Faculty Emeriti

Tzvi Abusch

Tzvi Abusch is the Rose B. and Joseph Cohen Professor Emeritus of Assyriology and Ancient Near Eastern Religion in the Department of Near Eastern and Judaic Studies. He retired in summer 2019 after teaching at Brandeis in various positions since 1980.  

His scholarship has focused on making sense of texts relating to Mesopotamian witchcraft and magic. Recent culminating publications in this area include the critical text edition, The Magical Ceremony Maqlû (Leiden: Brill, 2016) and the volumes of The Corpus of Mesopotamian Anti-Witchcraft Rituals (Absuch, Schwemer et al, 2011 and 2016). The third volume will be appear later this year. His research interests have extended into Mesopotamian religion and mythology, a sample of which is his recent collection of essays, Male and Female in the Epic of Gilgamesh (Winona Lake: Eisenbrauns, 2015). Building on a solid philological approach that includes editing, translating, and interpreting the texts, his work has fruitfully brought in theoretical perspectives from the history of religions and anthropology to make sense of the texts and phenomena studied. 

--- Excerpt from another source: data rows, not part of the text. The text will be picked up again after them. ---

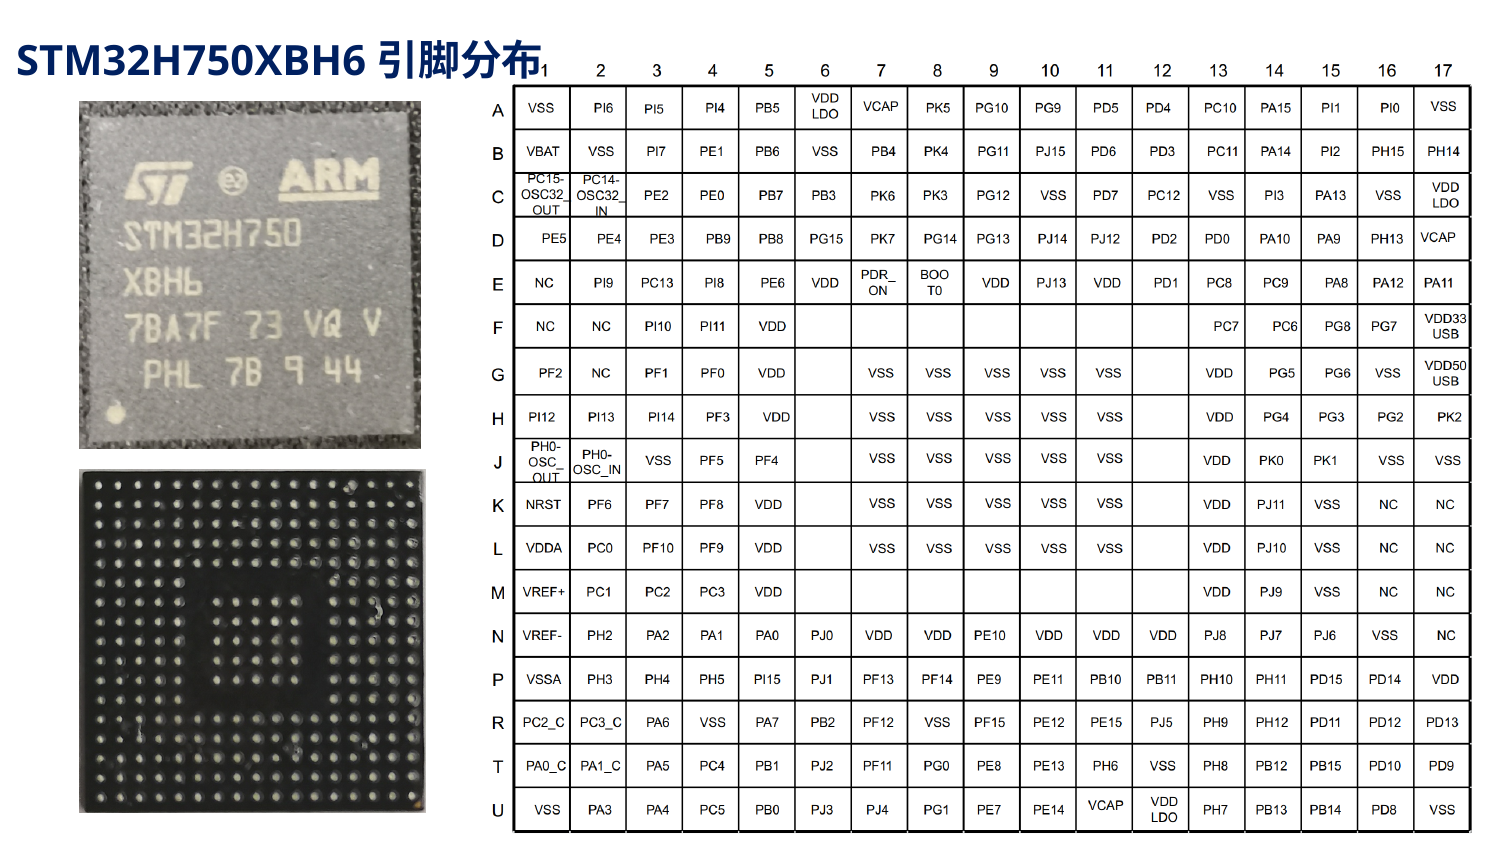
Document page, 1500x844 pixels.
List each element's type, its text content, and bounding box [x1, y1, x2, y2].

picture [79, 101, 421, 449]
picture [79, 469, 426, 813]
text_box STM32H750XBH6引脚分布 [8, 5, 565, 88]
picture [488, 59, 1476, 839]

His teaching has included popular undergraduate courses on Ancient Near Eastern Religion and Mythology and on Magic and Witchcraft in the Ancient Near East. His advanced Akkadian texts courses dealing with literary, mythological, and religious texts have been a staple of the graduate program in Bible and Ancient Near East. He has also taught courses on Hebrew Bible, including the book of Genesis, in which he brought to bear his Mesopotamian comparative interests. Abusch was the one chiefly responsible for developing and shaping the program of Bible and Ancient Near East in the NEJS Department and sustaining it for three decades. He has also been an active member of the faculty in the Religious Studies Program, including serving as its chair in 2006–2008. 

bernadette brooten

Bernadette J. Brooten, Kraft-Hiatt Professor of Christian Studies; of Women’s, Gender, and Sexuality Studies; of Classical Studies, is founder and director of the Brandeis Feminist Sexual Ethics Project. This project aims to create Jewish, Christian, and Muslim sexual ethics rooted in freedom, mutuality, meaningful consent, responsibility, and pleasure for women and for persons of all genders, untainted by slave-holding values. These religions’ sacred texts and traditions have all tolerated slavery, which has frequently involved the sexual exploitation of women and girls. Brooten heads a team of scholars, activists, artists, and policy analysts who are disentangling the nexus of slavery, religion, women, and sexuality. They aim to help religious and other people complete the abolition of slavery and move beyond harmful racial and sexual stereotypes. Because religion is a powerful social force, transformed religious sexual ethics, based not on scriptural literalism or the hierarchies of ancient slave-holding societies but on respect, will benefit the whole of society.

Expertise: Christian studies, New Testament, Post-Biblical Judaism, Early Christian Literature and History, Women and Religion, History of Sexuality, Feminist Sexual Ethics (including focus on law and sexuality), History of Slavery

Photograph of Yu Feng
Yu Feng, Professor Emeritus
Expertise: Instruction of modern Chinese as a foreign language, Chinese pedagogy, classical Chinese language, traditional Chinese and oriental philosophy (Confucianism, Daoism, Buddhism), comparative ideas, and Chinese cultural heritage as a whole.